WHAT THE EXERCISE ASKS: Copy each line of the entries beneath that contains the word "تئاتر".

LISTED ENTRIES:
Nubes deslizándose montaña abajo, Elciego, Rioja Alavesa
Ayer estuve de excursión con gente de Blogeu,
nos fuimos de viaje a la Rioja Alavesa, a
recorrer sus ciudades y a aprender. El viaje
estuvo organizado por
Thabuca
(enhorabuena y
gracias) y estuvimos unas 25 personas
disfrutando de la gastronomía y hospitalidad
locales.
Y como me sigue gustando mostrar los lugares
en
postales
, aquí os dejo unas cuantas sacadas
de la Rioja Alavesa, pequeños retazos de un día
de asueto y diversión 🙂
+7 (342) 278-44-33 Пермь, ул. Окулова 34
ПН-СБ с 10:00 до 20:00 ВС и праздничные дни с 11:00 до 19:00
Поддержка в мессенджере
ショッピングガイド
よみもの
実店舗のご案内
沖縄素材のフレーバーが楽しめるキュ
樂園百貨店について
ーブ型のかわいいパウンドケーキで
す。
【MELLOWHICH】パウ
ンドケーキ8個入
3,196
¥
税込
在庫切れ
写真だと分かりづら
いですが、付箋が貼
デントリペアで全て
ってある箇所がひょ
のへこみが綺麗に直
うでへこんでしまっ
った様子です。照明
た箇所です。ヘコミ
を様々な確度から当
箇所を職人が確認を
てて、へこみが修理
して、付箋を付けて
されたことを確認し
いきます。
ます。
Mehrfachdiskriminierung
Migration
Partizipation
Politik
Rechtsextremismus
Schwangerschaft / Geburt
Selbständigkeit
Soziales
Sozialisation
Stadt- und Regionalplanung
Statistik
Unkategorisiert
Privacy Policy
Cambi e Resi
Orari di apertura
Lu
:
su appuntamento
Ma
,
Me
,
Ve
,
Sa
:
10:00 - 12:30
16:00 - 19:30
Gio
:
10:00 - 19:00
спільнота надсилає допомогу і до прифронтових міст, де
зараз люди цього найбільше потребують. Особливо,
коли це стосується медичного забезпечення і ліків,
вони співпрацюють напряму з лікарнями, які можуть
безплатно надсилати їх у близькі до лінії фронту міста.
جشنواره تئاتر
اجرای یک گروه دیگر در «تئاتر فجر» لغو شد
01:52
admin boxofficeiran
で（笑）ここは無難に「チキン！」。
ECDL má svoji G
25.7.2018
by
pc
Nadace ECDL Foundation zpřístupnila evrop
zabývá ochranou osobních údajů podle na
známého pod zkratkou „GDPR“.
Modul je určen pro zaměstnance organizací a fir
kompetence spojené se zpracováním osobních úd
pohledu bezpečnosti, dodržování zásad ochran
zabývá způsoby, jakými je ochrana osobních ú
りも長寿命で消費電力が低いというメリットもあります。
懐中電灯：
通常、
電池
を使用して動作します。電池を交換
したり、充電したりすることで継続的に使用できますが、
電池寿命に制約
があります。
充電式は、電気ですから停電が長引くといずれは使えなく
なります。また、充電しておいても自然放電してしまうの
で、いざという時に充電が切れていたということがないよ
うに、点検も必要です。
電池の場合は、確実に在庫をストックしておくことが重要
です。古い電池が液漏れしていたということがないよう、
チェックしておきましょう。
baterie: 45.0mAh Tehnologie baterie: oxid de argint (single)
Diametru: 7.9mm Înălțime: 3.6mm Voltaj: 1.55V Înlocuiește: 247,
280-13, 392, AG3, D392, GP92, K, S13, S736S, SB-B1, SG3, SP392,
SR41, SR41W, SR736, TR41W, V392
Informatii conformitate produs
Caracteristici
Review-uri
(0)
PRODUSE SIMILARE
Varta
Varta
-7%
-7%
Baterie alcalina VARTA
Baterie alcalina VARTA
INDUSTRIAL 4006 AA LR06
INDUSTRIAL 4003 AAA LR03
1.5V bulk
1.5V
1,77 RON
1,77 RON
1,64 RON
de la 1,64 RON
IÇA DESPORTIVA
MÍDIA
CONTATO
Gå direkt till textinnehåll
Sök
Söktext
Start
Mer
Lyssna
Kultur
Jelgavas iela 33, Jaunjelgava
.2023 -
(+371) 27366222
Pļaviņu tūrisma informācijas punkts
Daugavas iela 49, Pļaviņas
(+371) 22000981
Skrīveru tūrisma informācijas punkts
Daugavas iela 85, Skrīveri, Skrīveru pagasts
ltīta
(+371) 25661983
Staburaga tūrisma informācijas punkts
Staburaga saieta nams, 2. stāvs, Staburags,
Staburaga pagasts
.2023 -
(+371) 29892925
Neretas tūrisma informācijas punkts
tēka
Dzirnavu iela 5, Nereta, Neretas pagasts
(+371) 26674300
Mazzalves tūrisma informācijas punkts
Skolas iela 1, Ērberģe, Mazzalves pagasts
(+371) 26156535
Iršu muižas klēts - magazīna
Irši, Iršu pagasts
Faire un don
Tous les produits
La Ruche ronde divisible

SOLUTION:
جشنواره تئاتر
اجرای یک گروه دیگر در «تئاتر فجر» لغو شد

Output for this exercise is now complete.